Assim, o sentido mais agudo da dignidade e da unicidade da pessoa humana, bem como do respeito devido ao caminho da consciência, constitui certamente uma conquista positiva da cultura moderna. Esta percepção, em si mesma autêntica, encontrou múltiplas expressões, mais ou menos adequadas, algumas das quais, porém, se afastam da verdade do homem enquanto criatura e imagem de Deus, e requerem, portanto, ser corrigidas ou purificadas à luz da fé.
Como facilmente se compreende, não é alheia a esta evolução,a crise em torno da verdade. Perdida a ideia de uma verdade universal sobre o bem, cognoscível pela razão humana, mudou também inevitavelmente a concepção da consciência: esta deixa de ser considerada na sua realidade original, ou seja, como um acto da inteligência da pessoa, a quem cabe aplicar o conhecimento universal do bem numa determinada situação e exprimir assim um juízo sobre a conduta justa a eleger, aqui e agora; tende-se a conceder à consciência do indivíduo o privilégio de estabelecer autonomamente os critérios do bem e do mal e agir em consequência. Esta visão identifica-se com uma ética individualista, na qual cada um se vê confrontado com a sua verdade, diferente da verdade dos outros. Levado às últimas consequências, o individualismo desemboca na negação da ideia mesma de natureza humana.
Estas diversas concepções estão na origem das orientações de pensamento que sustentam a antinomia entre lei moral e consciência, entre natureza e liberdade.
São de lembrar ainda algumas interpretações abusivas da pesquisa científica a nível antropológico. Partindo da grande variedade de tradições, hábitos e instituições existentes na humanidade, concluem, senão sempre pela negação de valores humanos universais, pelo menos com uma concepção relativista da moral.

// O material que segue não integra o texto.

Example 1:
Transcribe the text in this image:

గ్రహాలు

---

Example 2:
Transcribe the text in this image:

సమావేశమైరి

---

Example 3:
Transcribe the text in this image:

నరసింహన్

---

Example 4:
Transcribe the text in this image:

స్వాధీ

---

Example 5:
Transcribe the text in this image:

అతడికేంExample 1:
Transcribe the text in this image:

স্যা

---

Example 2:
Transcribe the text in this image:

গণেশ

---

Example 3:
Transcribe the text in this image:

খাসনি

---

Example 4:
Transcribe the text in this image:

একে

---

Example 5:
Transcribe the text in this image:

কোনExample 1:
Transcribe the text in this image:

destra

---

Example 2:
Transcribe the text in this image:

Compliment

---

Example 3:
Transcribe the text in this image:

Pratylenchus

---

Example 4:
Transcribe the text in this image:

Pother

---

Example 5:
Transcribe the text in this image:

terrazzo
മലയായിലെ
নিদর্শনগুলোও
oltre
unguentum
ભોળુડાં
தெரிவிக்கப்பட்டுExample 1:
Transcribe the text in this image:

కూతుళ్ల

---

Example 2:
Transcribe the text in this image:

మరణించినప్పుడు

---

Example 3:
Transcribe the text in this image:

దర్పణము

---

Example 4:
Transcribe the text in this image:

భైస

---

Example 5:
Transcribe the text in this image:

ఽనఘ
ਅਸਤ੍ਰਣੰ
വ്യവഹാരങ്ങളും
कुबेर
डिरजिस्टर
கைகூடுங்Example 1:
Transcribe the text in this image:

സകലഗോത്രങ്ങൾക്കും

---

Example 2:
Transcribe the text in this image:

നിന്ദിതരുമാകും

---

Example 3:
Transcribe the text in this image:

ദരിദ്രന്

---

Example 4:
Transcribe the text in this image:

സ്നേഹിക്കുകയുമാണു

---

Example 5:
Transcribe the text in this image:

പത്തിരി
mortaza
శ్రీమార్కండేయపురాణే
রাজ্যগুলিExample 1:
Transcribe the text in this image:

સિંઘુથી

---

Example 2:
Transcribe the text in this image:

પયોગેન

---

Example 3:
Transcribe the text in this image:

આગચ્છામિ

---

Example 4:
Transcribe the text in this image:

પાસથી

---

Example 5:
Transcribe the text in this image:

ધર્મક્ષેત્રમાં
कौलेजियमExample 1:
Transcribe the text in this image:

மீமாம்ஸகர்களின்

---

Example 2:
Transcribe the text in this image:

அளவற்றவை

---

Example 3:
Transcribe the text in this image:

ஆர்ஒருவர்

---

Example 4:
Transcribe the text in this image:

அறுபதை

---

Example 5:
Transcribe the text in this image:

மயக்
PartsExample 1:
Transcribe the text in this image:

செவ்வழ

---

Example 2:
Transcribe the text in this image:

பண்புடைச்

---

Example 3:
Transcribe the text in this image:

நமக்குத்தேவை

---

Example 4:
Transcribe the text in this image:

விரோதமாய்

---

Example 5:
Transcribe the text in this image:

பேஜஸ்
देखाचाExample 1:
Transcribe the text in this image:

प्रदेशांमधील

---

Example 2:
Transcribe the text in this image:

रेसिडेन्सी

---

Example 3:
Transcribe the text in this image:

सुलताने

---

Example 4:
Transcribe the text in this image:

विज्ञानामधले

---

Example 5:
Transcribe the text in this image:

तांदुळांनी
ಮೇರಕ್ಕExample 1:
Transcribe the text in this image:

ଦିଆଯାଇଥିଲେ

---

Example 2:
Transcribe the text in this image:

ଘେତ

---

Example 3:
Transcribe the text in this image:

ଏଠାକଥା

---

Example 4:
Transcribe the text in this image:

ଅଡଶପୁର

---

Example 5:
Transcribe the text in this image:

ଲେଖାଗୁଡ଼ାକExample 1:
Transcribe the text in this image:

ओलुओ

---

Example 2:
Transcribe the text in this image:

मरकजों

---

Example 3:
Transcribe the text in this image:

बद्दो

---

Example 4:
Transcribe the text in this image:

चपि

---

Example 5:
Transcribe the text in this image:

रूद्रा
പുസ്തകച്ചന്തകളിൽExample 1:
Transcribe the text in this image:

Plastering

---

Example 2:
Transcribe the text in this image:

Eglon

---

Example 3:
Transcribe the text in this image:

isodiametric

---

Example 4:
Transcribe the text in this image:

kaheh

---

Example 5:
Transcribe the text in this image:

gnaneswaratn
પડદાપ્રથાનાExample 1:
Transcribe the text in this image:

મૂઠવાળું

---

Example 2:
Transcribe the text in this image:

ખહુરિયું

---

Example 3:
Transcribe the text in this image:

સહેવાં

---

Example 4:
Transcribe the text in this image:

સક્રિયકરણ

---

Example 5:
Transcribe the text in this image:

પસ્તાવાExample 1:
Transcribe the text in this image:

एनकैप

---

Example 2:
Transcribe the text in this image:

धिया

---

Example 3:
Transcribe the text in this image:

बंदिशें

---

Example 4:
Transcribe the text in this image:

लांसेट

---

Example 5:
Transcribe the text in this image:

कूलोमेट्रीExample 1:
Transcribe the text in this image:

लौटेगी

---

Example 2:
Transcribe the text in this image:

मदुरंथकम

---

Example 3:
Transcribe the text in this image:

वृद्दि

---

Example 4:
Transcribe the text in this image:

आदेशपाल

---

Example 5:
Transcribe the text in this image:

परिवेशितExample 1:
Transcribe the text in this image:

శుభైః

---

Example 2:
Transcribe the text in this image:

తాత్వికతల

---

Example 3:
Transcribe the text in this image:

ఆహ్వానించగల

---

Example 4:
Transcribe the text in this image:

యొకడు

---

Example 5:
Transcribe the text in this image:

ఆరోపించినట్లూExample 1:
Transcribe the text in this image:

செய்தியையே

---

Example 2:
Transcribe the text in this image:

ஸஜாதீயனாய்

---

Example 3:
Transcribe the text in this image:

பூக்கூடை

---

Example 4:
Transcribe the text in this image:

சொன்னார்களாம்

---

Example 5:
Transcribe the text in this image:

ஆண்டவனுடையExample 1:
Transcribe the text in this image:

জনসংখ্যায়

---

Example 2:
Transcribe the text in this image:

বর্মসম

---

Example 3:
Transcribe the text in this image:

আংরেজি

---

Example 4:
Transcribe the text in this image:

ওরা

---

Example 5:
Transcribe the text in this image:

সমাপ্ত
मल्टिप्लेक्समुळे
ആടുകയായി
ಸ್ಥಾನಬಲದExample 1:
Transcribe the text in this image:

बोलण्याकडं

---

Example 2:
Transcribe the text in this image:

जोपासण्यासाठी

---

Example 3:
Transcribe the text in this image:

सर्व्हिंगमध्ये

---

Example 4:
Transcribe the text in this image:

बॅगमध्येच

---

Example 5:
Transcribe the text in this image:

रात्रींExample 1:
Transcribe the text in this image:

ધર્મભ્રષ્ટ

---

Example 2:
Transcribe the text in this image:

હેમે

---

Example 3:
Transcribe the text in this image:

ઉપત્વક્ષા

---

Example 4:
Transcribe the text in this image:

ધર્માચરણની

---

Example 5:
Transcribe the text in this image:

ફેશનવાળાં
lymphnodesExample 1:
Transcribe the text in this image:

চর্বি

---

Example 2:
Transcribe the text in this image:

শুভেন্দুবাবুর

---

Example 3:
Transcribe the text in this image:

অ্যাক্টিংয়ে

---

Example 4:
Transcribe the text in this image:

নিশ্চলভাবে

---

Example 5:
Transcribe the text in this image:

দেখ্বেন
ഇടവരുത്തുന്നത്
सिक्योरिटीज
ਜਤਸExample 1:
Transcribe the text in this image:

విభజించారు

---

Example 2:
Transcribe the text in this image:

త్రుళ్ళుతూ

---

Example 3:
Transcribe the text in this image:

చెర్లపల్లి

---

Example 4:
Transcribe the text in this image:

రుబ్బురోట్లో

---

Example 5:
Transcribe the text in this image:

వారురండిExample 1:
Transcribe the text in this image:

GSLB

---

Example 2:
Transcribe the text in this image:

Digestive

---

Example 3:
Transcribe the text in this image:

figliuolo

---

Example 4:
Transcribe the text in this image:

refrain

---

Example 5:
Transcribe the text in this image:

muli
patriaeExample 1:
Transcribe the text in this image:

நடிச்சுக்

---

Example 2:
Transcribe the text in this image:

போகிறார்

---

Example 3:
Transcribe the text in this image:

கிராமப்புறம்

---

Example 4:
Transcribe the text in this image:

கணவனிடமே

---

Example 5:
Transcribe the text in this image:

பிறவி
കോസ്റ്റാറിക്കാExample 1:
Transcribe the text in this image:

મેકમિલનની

Algumas tendências da teologia moral hodierna, sob a influência das correntes subjectivistas e individualistas agora lembradas, interpretam de um modo novo a relação da liberdade com a lei moral, com a natureza humana e com a consciência, e propõem critérios inovadores de avaliação moral dos actos: são tendências que, em sua variedade, coincidem no facto de atenuar ou mesmo negar a dependência da liberdade da verdade.
Se queremos realizar um discernimento crítico destas tendências, capaz de reconhecer o que nelas existe de legítimo, útil e válido, e indicar, ao mesmo tempo, as suas ambiguidades, perigos e erros, devemos examiná-las à luz da dependência fundamental da liberdade da verdade, dependência que foi expressa do modo mais claro e autorizado pelas palavras de Cristo: «Conhecereis a verdade, e a verdade vos tornará livres» (Jo 8, 32).